### TASK PROMPT
Rewrite the records from the line containing "How many data points does each series have?" through the end of the records, both included, swapping "maximum" for "highest" and leaving everything else unchanged. Leave the pictures out of your answer.

**** PROVIDED INFORMATION ****

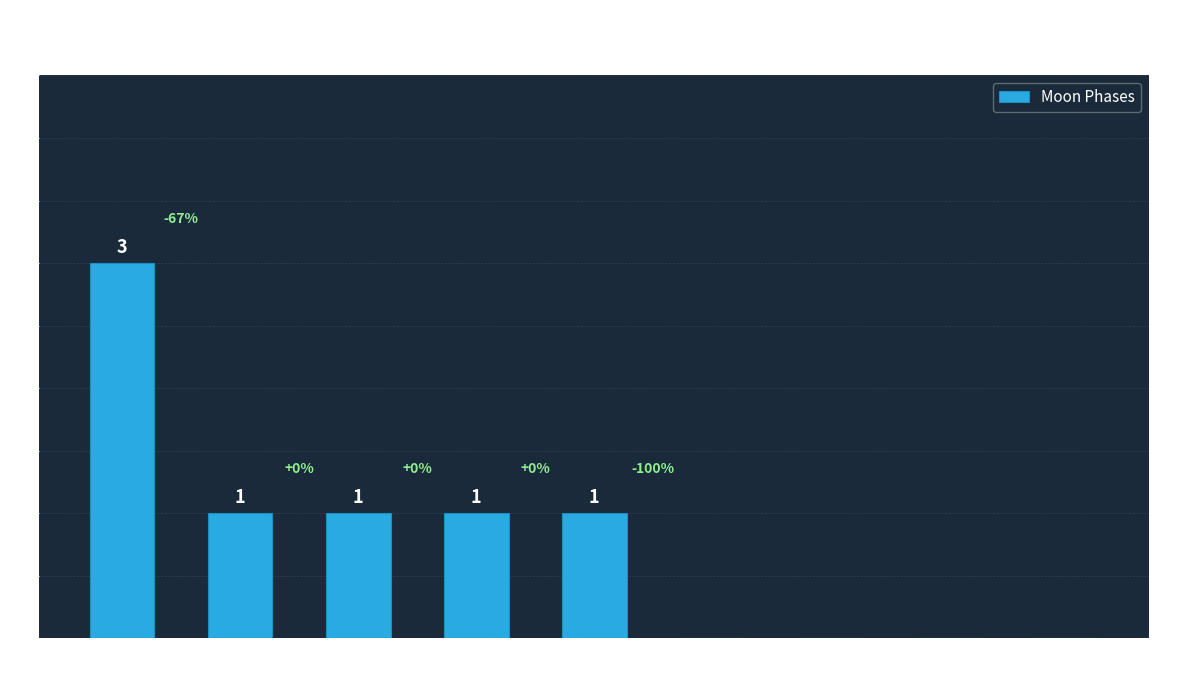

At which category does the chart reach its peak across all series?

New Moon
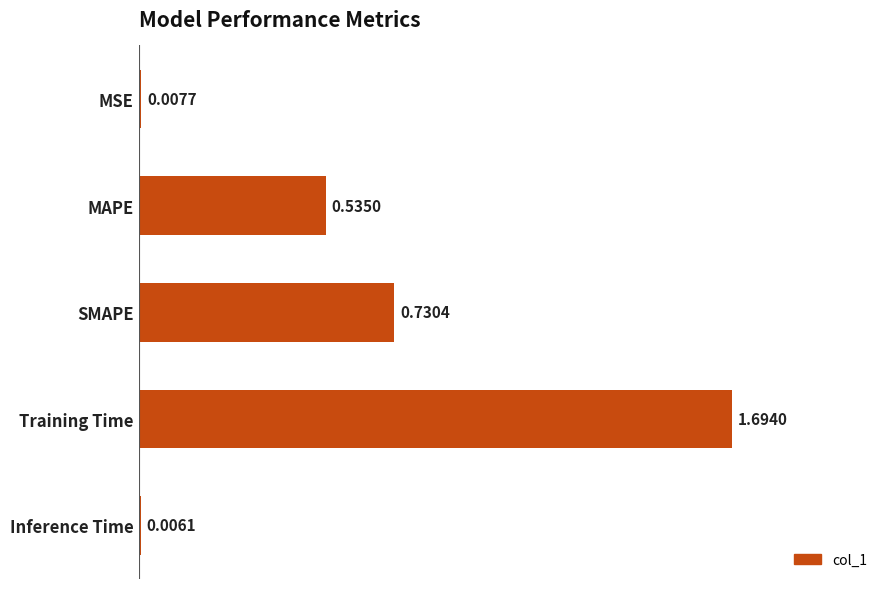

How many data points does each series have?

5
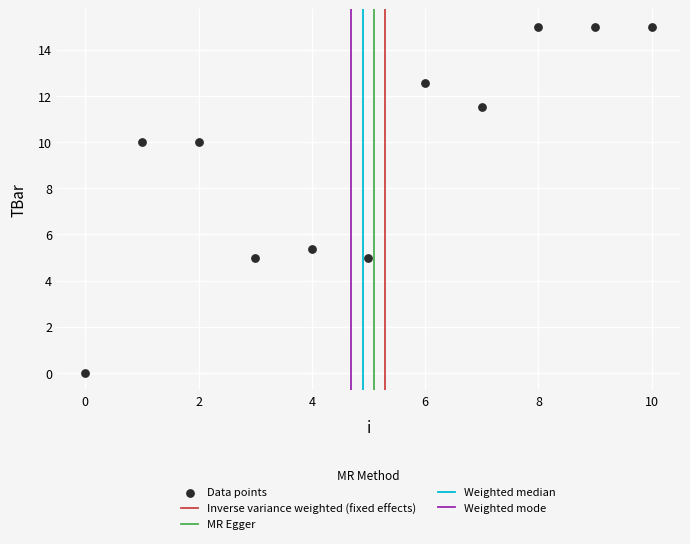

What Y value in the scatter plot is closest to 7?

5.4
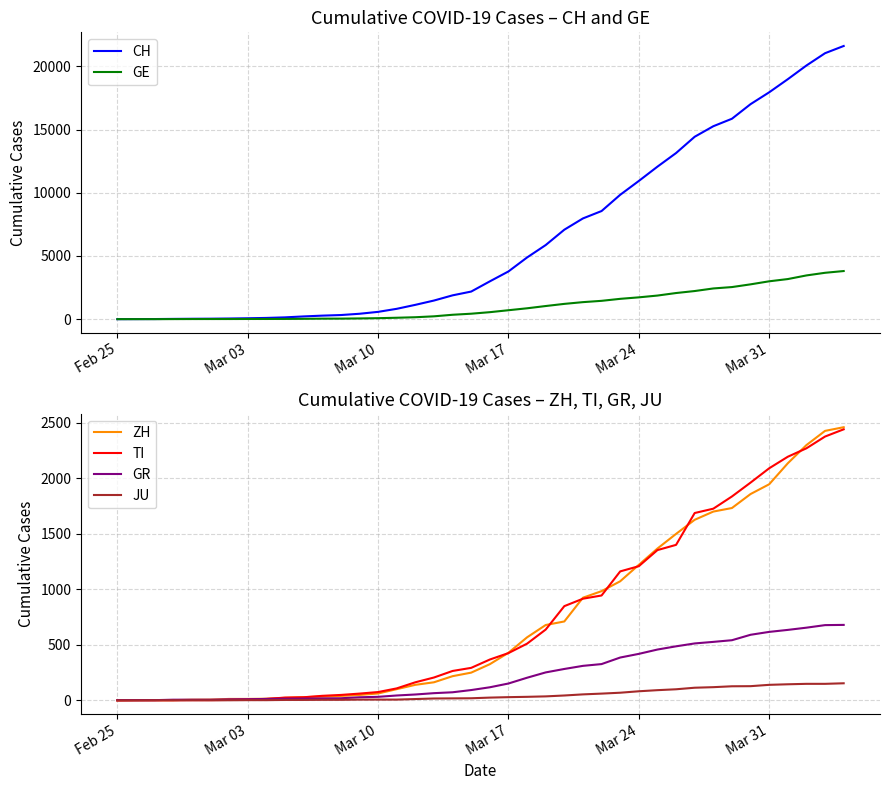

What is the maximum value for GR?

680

****

### REPLY
How many data points does each series have?

5

What Y value in the scatter plot is closest to 7?

5.4

What is the highest value for GR?

680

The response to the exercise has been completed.